> **WHAT THIS TASK INVOLVES**: Gather all lines in the entries that include the word "hepatocellular".

> **RECORDED DATA**:
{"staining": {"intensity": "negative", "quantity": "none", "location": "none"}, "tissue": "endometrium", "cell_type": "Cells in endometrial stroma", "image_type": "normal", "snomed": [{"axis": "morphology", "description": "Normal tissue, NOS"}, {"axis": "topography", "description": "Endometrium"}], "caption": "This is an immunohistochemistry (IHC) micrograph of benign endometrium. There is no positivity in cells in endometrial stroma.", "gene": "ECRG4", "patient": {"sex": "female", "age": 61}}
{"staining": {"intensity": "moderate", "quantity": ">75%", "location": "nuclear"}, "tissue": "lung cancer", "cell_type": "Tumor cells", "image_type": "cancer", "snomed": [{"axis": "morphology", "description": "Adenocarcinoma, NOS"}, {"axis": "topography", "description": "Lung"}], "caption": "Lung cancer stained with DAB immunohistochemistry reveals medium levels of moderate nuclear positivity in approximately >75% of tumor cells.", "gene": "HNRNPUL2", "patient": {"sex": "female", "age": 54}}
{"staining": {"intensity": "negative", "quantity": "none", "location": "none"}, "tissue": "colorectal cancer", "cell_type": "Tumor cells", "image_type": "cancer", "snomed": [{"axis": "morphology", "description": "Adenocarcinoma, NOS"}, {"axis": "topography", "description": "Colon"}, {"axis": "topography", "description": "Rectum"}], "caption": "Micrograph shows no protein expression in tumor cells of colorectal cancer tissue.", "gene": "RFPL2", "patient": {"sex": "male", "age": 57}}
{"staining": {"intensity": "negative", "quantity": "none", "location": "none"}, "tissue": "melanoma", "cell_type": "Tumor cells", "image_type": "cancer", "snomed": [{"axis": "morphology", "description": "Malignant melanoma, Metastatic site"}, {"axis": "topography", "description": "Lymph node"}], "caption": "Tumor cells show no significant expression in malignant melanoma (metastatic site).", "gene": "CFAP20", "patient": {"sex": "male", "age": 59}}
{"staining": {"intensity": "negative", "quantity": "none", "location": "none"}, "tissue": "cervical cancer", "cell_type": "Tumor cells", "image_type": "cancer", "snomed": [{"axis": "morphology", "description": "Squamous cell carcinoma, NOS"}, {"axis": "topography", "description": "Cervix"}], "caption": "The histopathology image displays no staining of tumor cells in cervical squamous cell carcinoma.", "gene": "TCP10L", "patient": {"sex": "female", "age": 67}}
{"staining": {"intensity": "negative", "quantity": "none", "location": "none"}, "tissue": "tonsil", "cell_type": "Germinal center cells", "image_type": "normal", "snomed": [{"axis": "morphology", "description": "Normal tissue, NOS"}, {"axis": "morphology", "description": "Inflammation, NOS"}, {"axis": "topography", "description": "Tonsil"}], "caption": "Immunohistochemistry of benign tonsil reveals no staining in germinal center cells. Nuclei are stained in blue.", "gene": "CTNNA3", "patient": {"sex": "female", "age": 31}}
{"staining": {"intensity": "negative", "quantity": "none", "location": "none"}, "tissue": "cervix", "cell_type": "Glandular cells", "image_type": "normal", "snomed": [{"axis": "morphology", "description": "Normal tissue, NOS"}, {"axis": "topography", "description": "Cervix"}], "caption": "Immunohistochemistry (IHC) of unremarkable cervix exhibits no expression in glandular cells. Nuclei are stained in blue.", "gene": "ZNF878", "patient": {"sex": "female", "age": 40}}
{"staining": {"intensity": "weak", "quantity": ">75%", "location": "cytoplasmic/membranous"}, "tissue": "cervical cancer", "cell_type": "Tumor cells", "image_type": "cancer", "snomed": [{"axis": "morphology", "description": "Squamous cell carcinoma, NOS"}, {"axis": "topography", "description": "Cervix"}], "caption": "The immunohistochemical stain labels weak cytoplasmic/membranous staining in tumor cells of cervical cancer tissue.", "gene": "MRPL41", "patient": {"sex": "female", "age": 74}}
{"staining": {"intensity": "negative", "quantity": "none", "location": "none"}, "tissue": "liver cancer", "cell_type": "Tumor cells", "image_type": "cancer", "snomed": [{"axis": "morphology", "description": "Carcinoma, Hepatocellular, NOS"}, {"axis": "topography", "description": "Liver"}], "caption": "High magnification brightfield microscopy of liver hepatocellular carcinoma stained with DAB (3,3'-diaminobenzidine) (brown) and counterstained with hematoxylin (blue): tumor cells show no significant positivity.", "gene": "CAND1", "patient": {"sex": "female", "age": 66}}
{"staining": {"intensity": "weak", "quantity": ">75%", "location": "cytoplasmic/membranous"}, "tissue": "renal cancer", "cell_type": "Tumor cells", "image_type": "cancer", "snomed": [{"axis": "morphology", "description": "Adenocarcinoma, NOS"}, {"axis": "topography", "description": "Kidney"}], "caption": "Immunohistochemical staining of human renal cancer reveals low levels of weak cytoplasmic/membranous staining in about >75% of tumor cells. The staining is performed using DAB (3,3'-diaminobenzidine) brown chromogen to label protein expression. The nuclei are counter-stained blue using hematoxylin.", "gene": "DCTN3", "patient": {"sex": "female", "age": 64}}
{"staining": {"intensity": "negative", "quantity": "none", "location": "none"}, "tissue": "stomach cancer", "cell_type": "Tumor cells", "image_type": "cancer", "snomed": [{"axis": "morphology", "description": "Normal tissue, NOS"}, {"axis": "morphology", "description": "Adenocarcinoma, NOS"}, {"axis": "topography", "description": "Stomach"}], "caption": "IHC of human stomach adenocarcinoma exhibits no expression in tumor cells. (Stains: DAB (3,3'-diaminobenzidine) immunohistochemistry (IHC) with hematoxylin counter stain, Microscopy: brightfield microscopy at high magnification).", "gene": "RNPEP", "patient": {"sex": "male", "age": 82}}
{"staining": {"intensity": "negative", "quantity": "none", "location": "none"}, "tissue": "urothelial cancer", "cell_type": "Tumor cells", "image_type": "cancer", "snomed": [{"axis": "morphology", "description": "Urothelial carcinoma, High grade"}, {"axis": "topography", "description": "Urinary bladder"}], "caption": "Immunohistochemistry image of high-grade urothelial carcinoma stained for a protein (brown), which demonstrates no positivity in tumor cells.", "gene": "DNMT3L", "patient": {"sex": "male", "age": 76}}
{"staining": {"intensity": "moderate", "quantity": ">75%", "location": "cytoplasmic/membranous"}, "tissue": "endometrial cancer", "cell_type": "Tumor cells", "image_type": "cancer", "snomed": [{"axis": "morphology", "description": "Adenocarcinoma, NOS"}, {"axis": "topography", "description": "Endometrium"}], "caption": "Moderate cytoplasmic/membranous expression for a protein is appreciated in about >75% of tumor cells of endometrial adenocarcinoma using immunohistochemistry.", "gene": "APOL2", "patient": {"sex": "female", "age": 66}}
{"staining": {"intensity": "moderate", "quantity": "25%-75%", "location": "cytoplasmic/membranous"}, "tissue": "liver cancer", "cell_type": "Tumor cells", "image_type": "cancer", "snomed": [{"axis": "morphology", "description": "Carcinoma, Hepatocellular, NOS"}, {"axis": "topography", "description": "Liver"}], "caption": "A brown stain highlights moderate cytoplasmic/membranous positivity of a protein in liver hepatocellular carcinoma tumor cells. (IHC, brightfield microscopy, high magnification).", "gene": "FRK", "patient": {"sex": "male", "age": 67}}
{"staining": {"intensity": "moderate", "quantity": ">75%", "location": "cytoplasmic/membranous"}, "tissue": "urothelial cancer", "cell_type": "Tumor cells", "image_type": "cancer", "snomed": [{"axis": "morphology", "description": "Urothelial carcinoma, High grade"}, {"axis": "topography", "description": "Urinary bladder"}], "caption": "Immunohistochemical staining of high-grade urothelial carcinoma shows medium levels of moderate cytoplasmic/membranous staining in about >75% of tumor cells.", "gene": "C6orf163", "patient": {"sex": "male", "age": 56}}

> **TASK RESPONSE**:
{"staining": {"intensity": "negative", "quantity": "none", "location": "none"}, "tissue": "liver cancer", "cell_type": "Tumor cells", "image_type": "cancer", "snomed": [{"axis": "morphology", "description": "Carcinoma, Hepatocellular, NOS"}, {"axis": "topography", "description": "Liver"}], "caption": "High magnification brightfield microscopy of liver hepatocellular carcinoma stained with DAB (3,3'-diaminobenzidine) (brown) and counterstained with hematoxylin (blue): tumor cells show no significant positivity.", "gene": "CAND1", "patient": {"sex": "female", "age": 66}}
{"staining": {"intensity": "moderate", "quantity": "25%-75%", "location": "cytoplasmic/membranous"}, "tissue": "liver cancer", "cell_type": "Tumor cells", "image_type": "cancer", "snomed": [{"axis": "morphology", "description": "Carcinoma, Hepatocellular, NOS"}, {"axis": "topography", "description": "Liver"}], "caption": "A brown stain highlights moderate cytoplasmic/membranous positivity of a protein in liver hepatocellular carcinoma tumor cells. (IHC, brightfield microscopy, high magnification).", "gene": "FRK", "patient": {"sex": "male", "age": 67}}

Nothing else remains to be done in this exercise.